### PAGE TEXT
In contrast, the Biden administration is signaling that Iran should take nothing for granted.
Top US officials will tell visiting Israeli counterparts in Washington on Tuesday they are committed to diplomacy but would be prepared to pursue "other avenues" to ensure Tehran does not acquire a nuclear weapon, a senior U.S. official said.
Israel says it will not allow Tehran to get a nuclear bomb.
The man with ultimate authority in Iran, Supreme Leader Ayatollah Ali Khamenei, has blamed the United States for the pause in the talks.
"Ayatollah Khamenei seems to believe that by waiting, he can get a better deal from Washington. That time is on his side," said Meir Javedanfar, Iran lecturer at Israel's Reichman University.
Tehran and Washington still disagree on which steps need to be taken and when, with the key issues being what nuclear limits Tehran will accept and what sanctions Washington will remove.
The fact that indirect talks between Tehran and Washington paused after the election of Raisi was a sign of Tehran's plan "to press for major concessions" from the United States, said a former Iranian official.
"The establishment is also weighing different tactics to get more and give less in return. It takes time to determine their strategy," he said.
Naming Ali Bagheri Kani, an ardent critic of the 2015 pact, to replace former pragmatist chief nuclear negotiator Abbas Araghchi, signals Tehran will take an uncompromising approach when the talks resume, Eurasia Group analyst Henry Rome said.
ECONOMIC RISK
In addition to seeking the lifting of Trump-era sanctions in a verifiable process, Tehran also wants Washington to remove Iran's Revolutionary Guards from a terrorism blacklist. It also wants Europe to guarantee foreign investors will return, and assurances that Washington will not renege on the deal again.

### INFORMATION PROVIDED
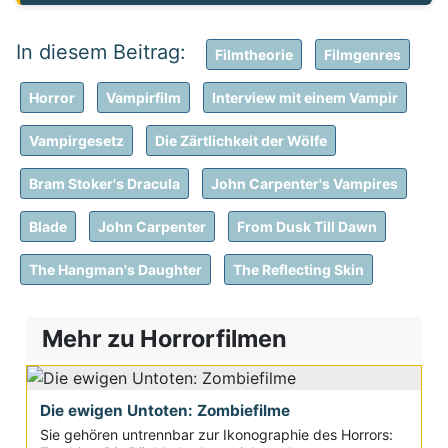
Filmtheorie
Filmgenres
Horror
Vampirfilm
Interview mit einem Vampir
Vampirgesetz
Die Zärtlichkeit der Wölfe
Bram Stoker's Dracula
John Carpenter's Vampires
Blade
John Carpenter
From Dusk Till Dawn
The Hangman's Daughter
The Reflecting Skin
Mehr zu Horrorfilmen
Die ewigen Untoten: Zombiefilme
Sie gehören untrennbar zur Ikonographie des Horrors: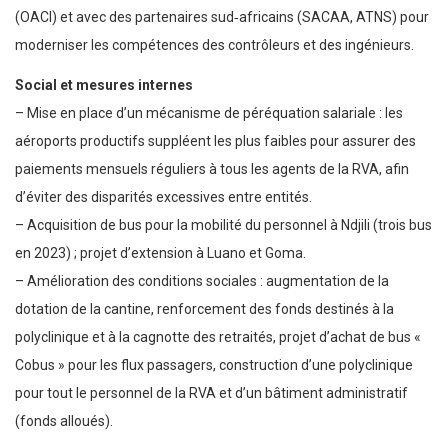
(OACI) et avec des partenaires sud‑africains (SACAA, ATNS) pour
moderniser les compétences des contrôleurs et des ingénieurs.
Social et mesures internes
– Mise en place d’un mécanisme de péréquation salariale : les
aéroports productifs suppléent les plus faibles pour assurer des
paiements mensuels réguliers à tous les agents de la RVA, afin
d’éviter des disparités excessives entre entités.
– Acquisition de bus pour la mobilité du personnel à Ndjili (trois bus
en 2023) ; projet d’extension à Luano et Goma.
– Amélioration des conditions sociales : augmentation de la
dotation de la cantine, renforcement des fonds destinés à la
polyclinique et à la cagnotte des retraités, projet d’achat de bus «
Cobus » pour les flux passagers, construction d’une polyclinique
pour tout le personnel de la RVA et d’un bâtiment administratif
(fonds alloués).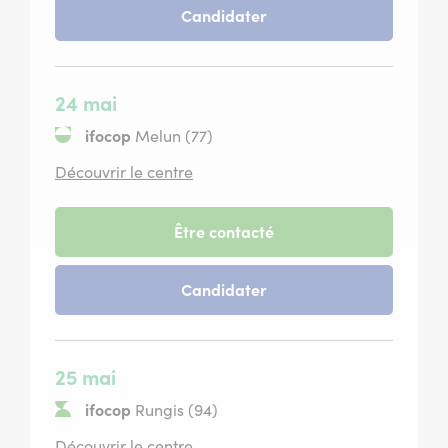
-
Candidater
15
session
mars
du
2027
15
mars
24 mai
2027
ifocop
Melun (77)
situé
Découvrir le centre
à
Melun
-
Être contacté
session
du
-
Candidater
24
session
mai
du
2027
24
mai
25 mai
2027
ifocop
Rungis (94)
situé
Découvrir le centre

### WORK TASK 1
In the text on the Iran nuclear talks, list each thing Tehran wants according to the paragraph that begins "In addition to seeking."
### WORK TASK 2
Pick up the article on the Iran nuclear talks after its last sentence and write what comes next.
Nothing in the lines matters for this work.

### TASK RESULT 1
- Lifting of Trump-era sanctions in a verifiable process
- Removal of Iran's Revolutionary Guards from a terrorism blacklist
- A guarantee from Europe that foreign investors will return
- Assurances that Washington will not renege on the deal again

### TASK RESULT 2
For his part, Biden wants to restore the pact's nuclear limits and, if possible, extend them while pushing back against what he has called Iran's other destabilizing activities.
Sanam Vakil, deputy director of Chatham House’s Middle East and North Africa Program, said Iran would 'win' if it gained further concessions from Washington, but should the deal collapse Iran's rulers sense that they could survive through "maximum resistance", a reference to economic self-reliance.
However, Iran's foot-dragging strategy could weaken the country's clerical rulers by further hurting an economy already grappling with squeezed oil revenues.
The authorities fear a re-eruption of unrest among its core supporters lower-income Iranians - whose periodic bouts of protest in recent years reminded them how vulnerable they could be to popular anger over economic hardships.
"A failure to revive the nuclear deal entails real economic risk for Iran ... but politics trumps economics right now," Rome said.